この車両はクモハ52型の「初期型狭窓車」と言われる車体ですが、最終的に塗り分けの色はJR横須賀線の「横須賀線色」に変更され、特徴のあるスカートを外されたよれよれな姿になってしまいましたが、それでも車体の優美な先頭形状デザインは失われませんでした。

この先頭形状は、実は長年自作鉄道模型愛好者にとって悩みの種でした。

この独特の曲面形状を創り出すには、木と紙とポリパテを駆使して盛り上げたり削ったりを繰り返して実車のデザインに近い形状を長い時間をかけて作り上げなければなりませんでした。

それが3DCGモデルデータでは簡単に作れるのです。

しかしデータが出来上がって、3Dプリンター出力サービス会社にデータを送って出力されたデータを見たら、色々なところが壊れていたのです。

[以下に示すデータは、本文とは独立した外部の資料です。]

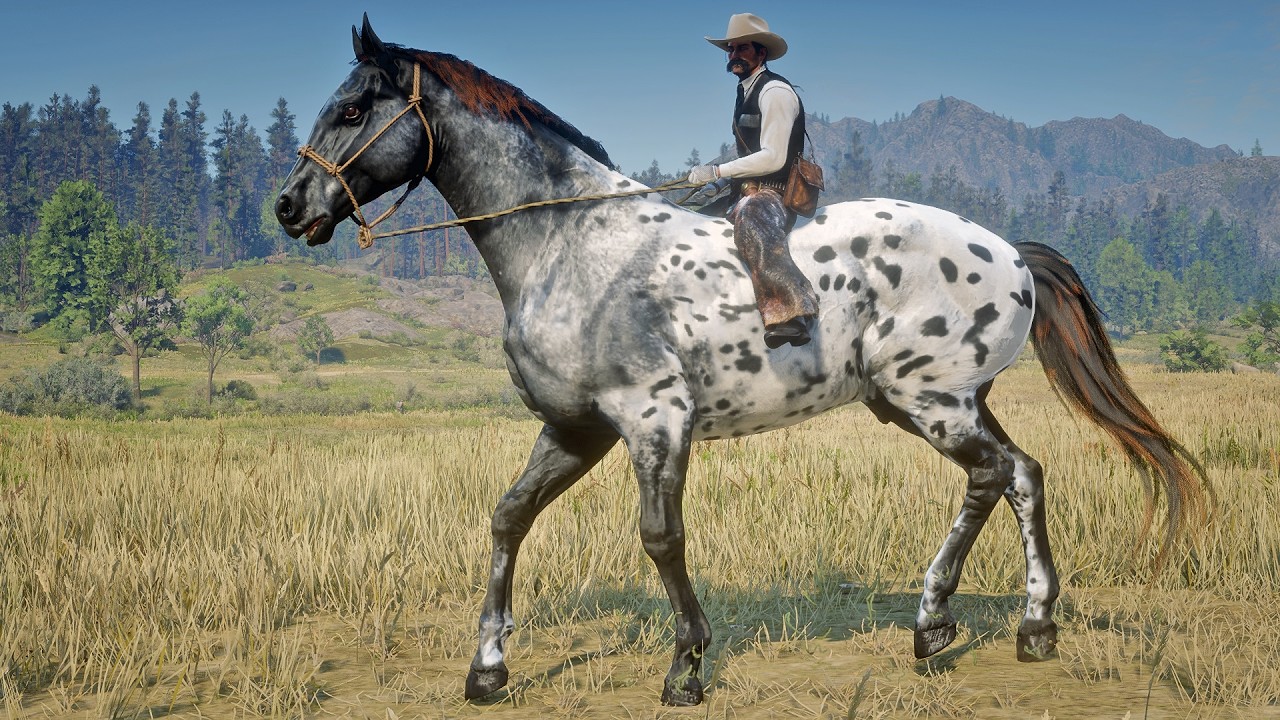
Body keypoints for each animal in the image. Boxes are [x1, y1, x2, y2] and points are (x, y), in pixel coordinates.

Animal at [275, 17, 1209, 706]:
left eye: (353, 110)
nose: (288, 207)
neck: (567, 243)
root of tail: (1011, 251)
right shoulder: (577, 429)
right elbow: (508, 519)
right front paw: (487, 670)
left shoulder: (654, 419)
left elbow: (660, 536)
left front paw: (686, 667)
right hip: (943, 399)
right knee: (1022, 473)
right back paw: (1031, 627)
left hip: (928, 398)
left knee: (993, 476)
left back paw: (935, 620)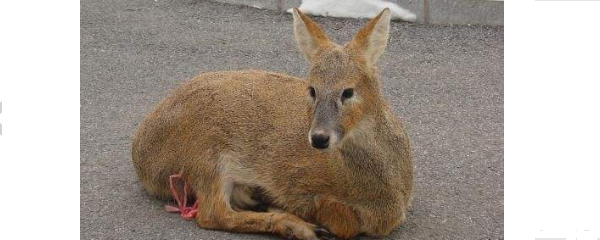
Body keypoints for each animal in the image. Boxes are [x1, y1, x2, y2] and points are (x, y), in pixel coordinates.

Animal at [131, 7, 412, 240]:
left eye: (348, 91)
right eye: (312, 89)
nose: (318, 138)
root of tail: (140, 152)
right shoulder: (294, 181)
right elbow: (345, 223)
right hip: (205, 153)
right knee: (212, 214)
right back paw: (295, 226)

特に窓枠周りは部品が細すぎたおかげで全て破損された状態になっていました。

それでも太さを保ったところやヘッドライト&テールライトはちゃんと残っていました。

それよりも、初めて受け取った3Dプリンター出力物を見て感動した事を覚えています。

このモデルを受け取ったのが2007年11月頃でした。